Alors que les assassinats de dirigeants indigènes et de défenseurs de l’Amazonie restent impunis et invisibles, des écosystèmes entiers de nos forêts sont abattus et détruits, les sources d’eau sont polluées et la biodiversité s’appauvrit.

La lutte pour la justice continue

Les organisations de peuples amazoniens et les défenseurs de l’environnement et des droits de l’homme ont mené des mobilisations nationales massives contre la loi 31973.

Sous le slogan « La jungle n’est pas à vendre, elle se défend » (un slogan célèbre qui a émergé lors de l’une des premières luttes indigènes contre le pétrole en 2009, connue sous le nom de Baguazo), les Péruviens continuent de se battre pour l’abrogation de cette loi néfaste qui menace les écosystèmes de l’Amazonie. Cependant, les membres du Congrès qui ont fait adopter la loi 31973 font non seulement la sourde oreille aux demandes de la population, mais vantent également les prétendus avantages de cette loi en faveur des petites et moyennes activités agricoles illégales .

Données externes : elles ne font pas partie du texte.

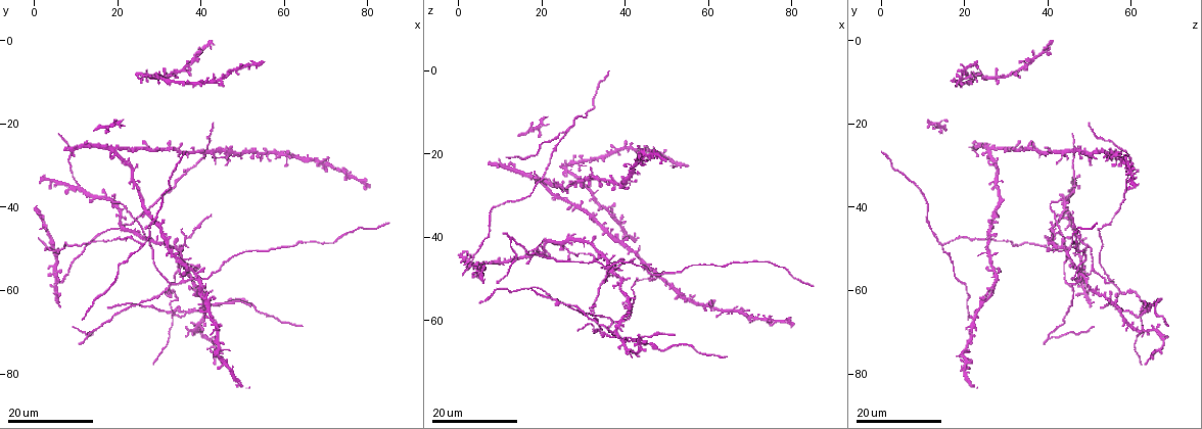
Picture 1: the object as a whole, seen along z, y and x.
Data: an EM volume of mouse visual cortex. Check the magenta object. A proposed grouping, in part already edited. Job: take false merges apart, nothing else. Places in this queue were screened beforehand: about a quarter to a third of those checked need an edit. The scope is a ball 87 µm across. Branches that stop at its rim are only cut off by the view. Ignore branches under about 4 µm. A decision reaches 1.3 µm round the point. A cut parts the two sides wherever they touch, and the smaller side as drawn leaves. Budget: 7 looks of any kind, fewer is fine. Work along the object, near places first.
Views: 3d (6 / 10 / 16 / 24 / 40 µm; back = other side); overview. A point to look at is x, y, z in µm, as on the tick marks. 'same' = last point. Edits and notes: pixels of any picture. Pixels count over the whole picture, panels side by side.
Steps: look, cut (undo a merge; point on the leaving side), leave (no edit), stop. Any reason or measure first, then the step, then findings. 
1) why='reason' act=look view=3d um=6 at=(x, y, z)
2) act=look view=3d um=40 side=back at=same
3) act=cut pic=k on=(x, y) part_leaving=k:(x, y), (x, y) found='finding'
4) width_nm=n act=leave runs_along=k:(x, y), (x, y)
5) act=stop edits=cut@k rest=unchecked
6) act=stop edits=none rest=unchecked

why='two arms in line, one across' act=look view=3d um=24 at=(10.5, 34.5, 46.0)

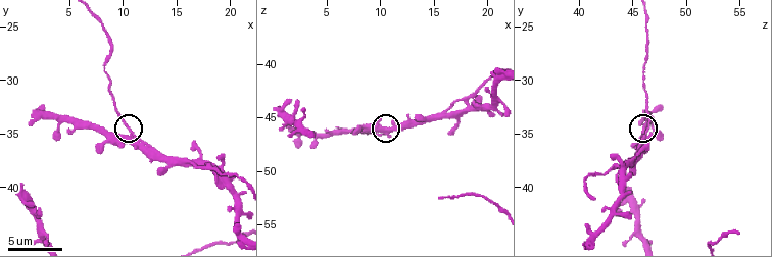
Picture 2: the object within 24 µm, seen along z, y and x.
act=look view=3d um=10 at=(10.6, 34.8, 46.6)

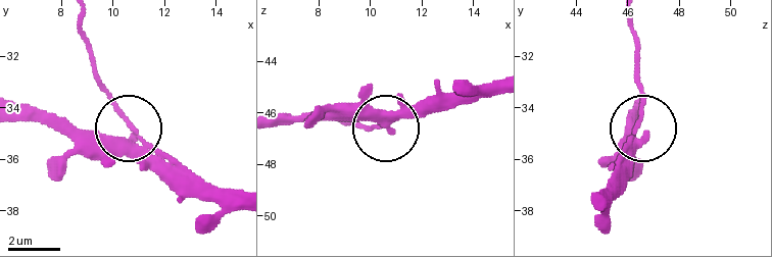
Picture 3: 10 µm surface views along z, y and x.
why='closer look' act=look view=3d um=6 at=same

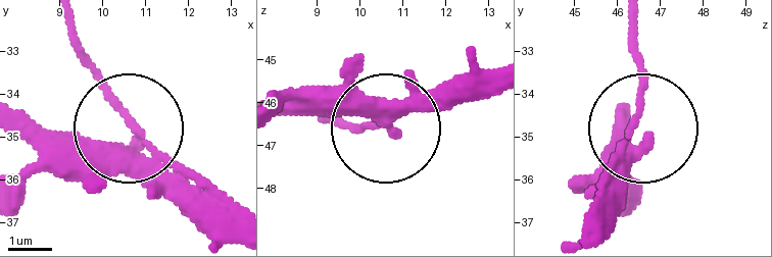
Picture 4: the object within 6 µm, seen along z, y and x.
width_nm=290 act=leave found='all the same neuron'

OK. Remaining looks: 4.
why='branch point' act=look view=3d um=24 at=(19.5, 26.0, 27.0)

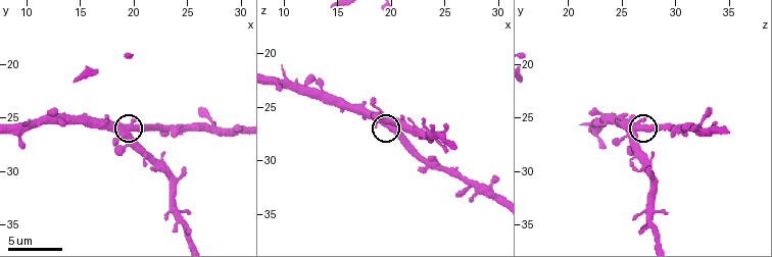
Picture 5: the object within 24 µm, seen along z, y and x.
act=look view=3d um=6 at=(19.4, 25.8, 26.6)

Alors que les meurtres de chefs indigènes et de défenseurs de l’Amazonie restent impunis et invisibles, que des écosystèmes entiers de nos forêts sont abattus et détruits, que les sources d’eau sont polluées et la biodiversité pillée, le Fonds vert des Nations unies pour le climat débourse près de 200 millions de dollars pour promouvoir les monocultures de palmiers à huile, de cacao et de caoutchouc, ainsi que l’élevage industriel non durable de bétail dans des régions comme l’Amazonie. Les géants de l’agroalimentaire, comme l’entreprise brésilienne Marfrig, qui a été associée à l’exploitation illégale des forêts, au « blanchiment de bétail » et à la déforestation à grande échelle pour les monocultures de palmiers à huile, sont les principaux bénéficiaires de ces politiques.

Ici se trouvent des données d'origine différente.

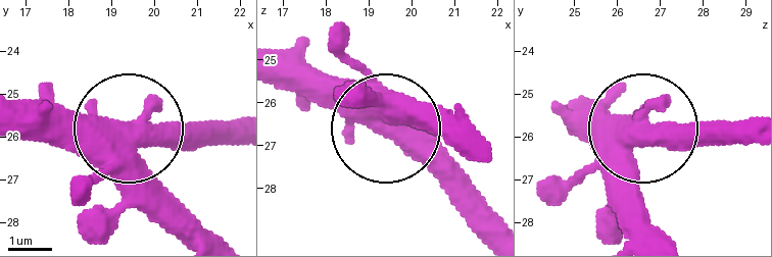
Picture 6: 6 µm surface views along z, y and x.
arms=3 act=leave runs_along=6:(219, 240), (152, 174), (131, 134), (46, 131) found='all the same neuron'

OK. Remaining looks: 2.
why='three arms meet' act=look view=3d um=16 at=(26.0, 49.5, 14.5)

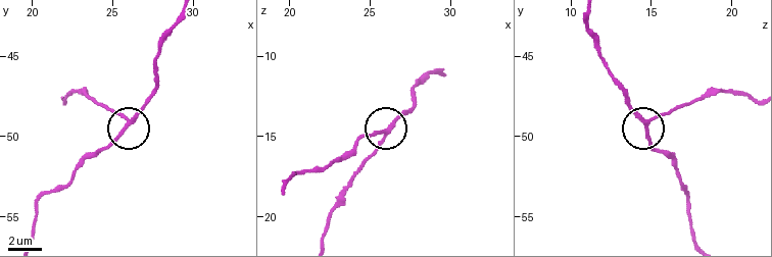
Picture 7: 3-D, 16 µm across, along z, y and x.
why='closer look' act=look view=3d um=6 at=(25.8, 49.3, 14.7)

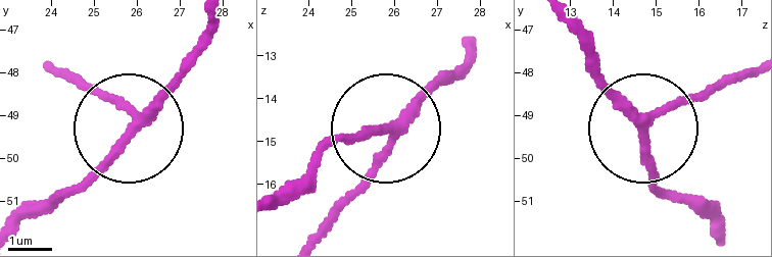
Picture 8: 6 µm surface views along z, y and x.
width_nm=200 act=leave runs_along=8:(754, 70), (655, 121), (643, 155), (662, 195) found='one neuron here'

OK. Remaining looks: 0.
act=stop edits=none rest=unchecked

Les victoires juridiques telles que la lutte menée avec succès par les femmes de Kukama pour défendre le fleuve Marañón sont rares. Cela s’explique par le fait que les sociétés transnationales sont habilitées et protégées par des lois telles que la loi péruvienne 31973 sur la lutte contre la déforestation. En effet, de puissants groupes influents au sein de l’actuel gouvernement péruvien tentent déjà d’annuler cette décision historique, arguant qu’une vision anthropocentrique est un principe fondamental de la constitution péruvienne et que les droits de la nature n’ont aucune valeur.

Face à ces défis monumentaux, les mouvements écoféministes, environnementaux et de justice climatique du monde entier doivent s’unir afin que les luttes locales comme celle de nos sœurs Kukama perdurent et ne disparaissent pas.


Juana Vera Delgado est une chercheuse et activiste péruvienne qui travaille actuellement comme conseillère principale sur le genre et la justice environnementale à la Global Forest Coalition (GFC). Elle est également la fondatrice de l’organisation « Water Justice and Gender ». Elle a plus de 30 ans d’expérience de travail avec des ONG internationales et locales, des communautés et des organisations autochtones de base sur les questions de genre et de justice interculturelle, de gouvernance et de justice de l’eau, de justice environnementale et climatique, de conservation et de gouvernance des forêts et de la biodiversité, et de souveraineté alimentaire.